**Text to read**
----
# Scinetific Outlook And Sikhism



## super singh (Jun 26, 2004)

*Scinetific Outlook and Sikhism by Dr. Vidvaan S Soni * 
When people were worshipping the sun and were offering water to it, Guru nanak Dev Ji started throwing water towards his fields in Kartarpur. He argued with the people that if the water thrown by Him could not reach Kartarpur a few hundred miles away, how could it reach the sun at the distance of millions of miles. Such an argument can be made only by a person who is well-versed with the knowledge of latest scientific research. 

One line of reasoning is that he must have thought the sun to be situated at a very great distance or atleast far away from Kartarpur which was a few hundred miles away. Secondly, the atmosphere around the earth is like a thin covering and the water which is offered to the sun becomes steam with the heat of the sun but remains in the atmosphere of the earth. It cannot cross the space of thousands of miles and therefore how can it reach the sun? The preception of the Guru was so acute and scientific that He instantly rejected this practice. 


Moreover, nobody had the courage to demolish those misconceptions that had customarily been absorbed in the life of the people. The Guru had made that demonstration simply to shatter such fallacies. 

Till that time and probably even afterwards, nobody had adopted such a logical approach in any religion. Nobody could even speak against superstitions. Much has been said about superstitions in Sikhism, in Gurbani and in the practical demonstrations given by the Sikh Gurus. In this regard the maximum examples from the ancient as well as modern religions are to be found in Sikhism. Superstitions had a complete sway everwhere in the Medieval Ages.
----
**Material provided**
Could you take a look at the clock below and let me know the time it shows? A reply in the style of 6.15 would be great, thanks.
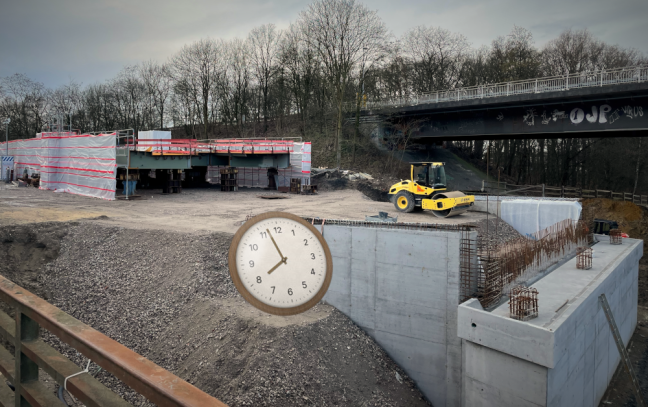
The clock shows 7.57
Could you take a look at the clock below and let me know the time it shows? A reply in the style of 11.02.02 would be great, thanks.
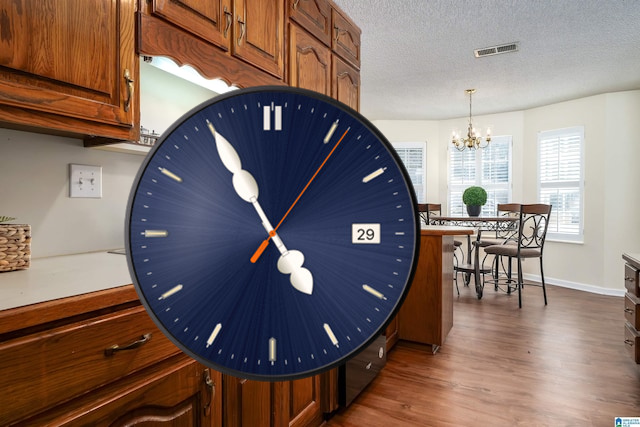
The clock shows 4.55.06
----
**Tasks to carry out**
1 - Name every distance in miles given in the post on Sikhism and a scientific outlook, along with what each one measures.
2 - Pick up the post on Sikhism and a scientific outlook after its last sentence and carry it on.

**Answers to the tasks**
1 -
- A few hundred miles: how far Kartarpur was from where Guru Nanak Dev Ji threw the water.
- Millions of miles: how far away the sun is.
- Thousands of miles: the space the water offered to the sun cannot cross.

2 -
It was during those days that Giordano Bruno was burnt alive by the Inquisition. Everybody is well aware of the fate met by Galileo. It was because of His logical thinking that some people 
called Guru Nanak Dev ji a misguided person(kurahiya). The priests would tell the people that the earth was placed on the horns of a bull and when it shook its horns an earthquake resulted. The Guru argued: 

Je Ko Boojhai Hovai Sachiar 
Dhaulai Oopar Keta Bhaar 
Dharti Hore Parai Hor Hore 
Tiste Bhaar Talai Kawan Jore 

The superstition of washing away one's sins by pereforming abulations at a place of pilgrimage has also been repeatedly falsified in Gurbani. The practice of putting up a disguise has been disapproved and man has been warned against any kind of hypocrisy. 

The philosophy which is found in Gurbani about existence of nature and the universe is quite close to the conclusion drawn by today's scientific researches. Science tells us that man and the various forms of life did not come into being all of a sudden. They are the product of gradual evolution. Earth, water and other things were formed when the gasdust got shrunk. It is mentioned in Gurbani: 

Saache Te Pawana Bhaya 
Pawanai Te jal Hoe. 
(God created air and from air water was created...). And again: 

Kai Jananm Sail Gir Karia 
(Life was first born in the rocks...) 

Science has discovered that millions of years ago the most simple and elementary forms of life came into being and gradually they changed into the vegetation and living forms having different types of solid bodies. the researchers have divided the evolutionary periods into the Palaeozoic, Mesozoic and Caiozoic ages.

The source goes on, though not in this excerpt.